As a millennial, you’ve probably captioned your photo with the Latin aphorism Carpe Diem, which means to live the moment or make the most out of it at one point in your life. More than what you share on your Instagram, you should definitely practice seizing the moment in real life because trying out new things, getting out of your comfort zone, or even embarking on new challenges can stimulate your brain to maintain resilience, according to Kenneth Kosik and Alisa Bowman in their book “Outsmarting Alzheimer’s: What You Can Do to Reduce Your Risk.”
Laugh More Often
Do you know the old adage that laughter is the best medicine? It turns out that this may be true: admit it, it’s an easier way to combat diseases than having to drink loads of meds. How is this? Experts say that finding something funny can keep the brain more active and therefore it helps in the maintenance of the brain’s cognitive function.

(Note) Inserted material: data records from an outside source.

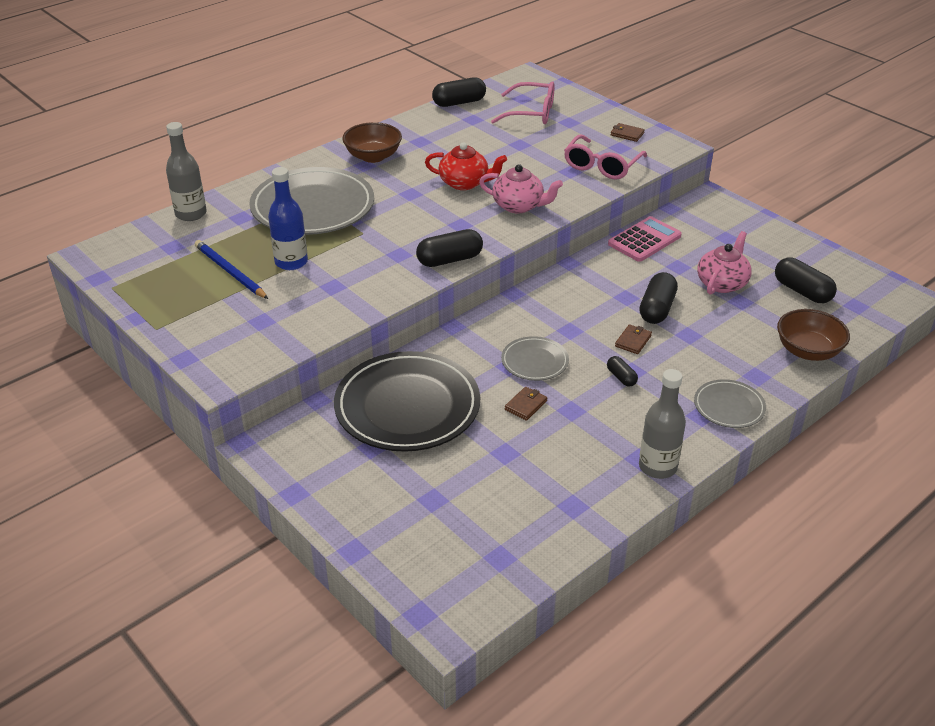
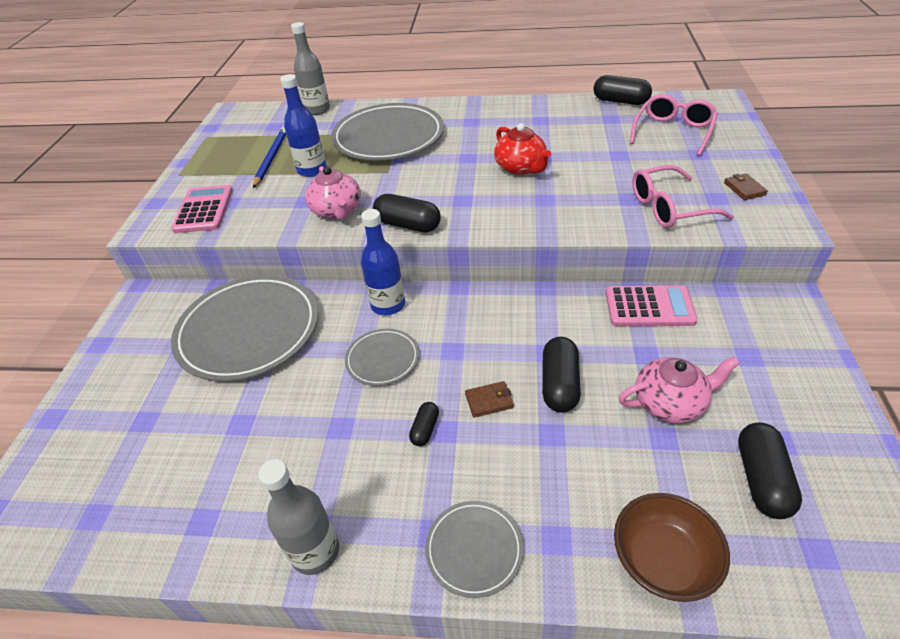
camera: 50 degrees right, 5 degrees up
(249, 338) = (203, 210): none -> pink calculator
(373, 156) = (487, 118): brown bowl -> none
(407, 407) = (249, 331): black plate -> grey plate
(482, 331) = (388, 305): none -> blue bottle
(519, 206) = (534, 208): pink teapot -> pink teapot (337, 211)
(526, 405) = (317, 394): brown wallet -> none
(531, 113) = (673, 132): pink glasses -> pink glasses turned 120 degrees counterclockwise
(657, 309) = (559, 384): black capsule -> black capsule turned 60 degrees counterclockwise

What’s more, laughing can actually lift up your mood, reduce blood pressure, and reduces stress and anxiety. This is even effective for people who already have dementia or Alzheimer’s disease: a study found that the patients in a nursing home that were visited by clowns once a week became less agitated.
Get a Good Night’s Sleep
While others dismiss the wonders a good night’s sleep can bring, there are a lot of studies that say snoozing for the recommended hours has a lot of amazing effects on our health. However, you shouldn’t use this as an excuse to get more than 10 as it is not good for you as well. According to a research published in the Journal of the American Geriatrics Society, less than five hours or over 10 hours can put you at a higher risk of developing dementia. So never risk snoozing time especially if you have something to do the next day.
Learn to Play a Musical Instrument
If you’re looking for a reason to buy that ukulele you’ve been eyeing for the longest time, then know that learning to play an instrument can sharpen your brain. The process helps enhance a lot of cognitive functions like motor skills, auditory skills, attention, and even memory.
A study conducted by Emory University researchers on adults who are 70 years old and up found that those with a minimum of 10 years of musical experience performed better in nonverbal memory and naming than those who had little to no musical training at all.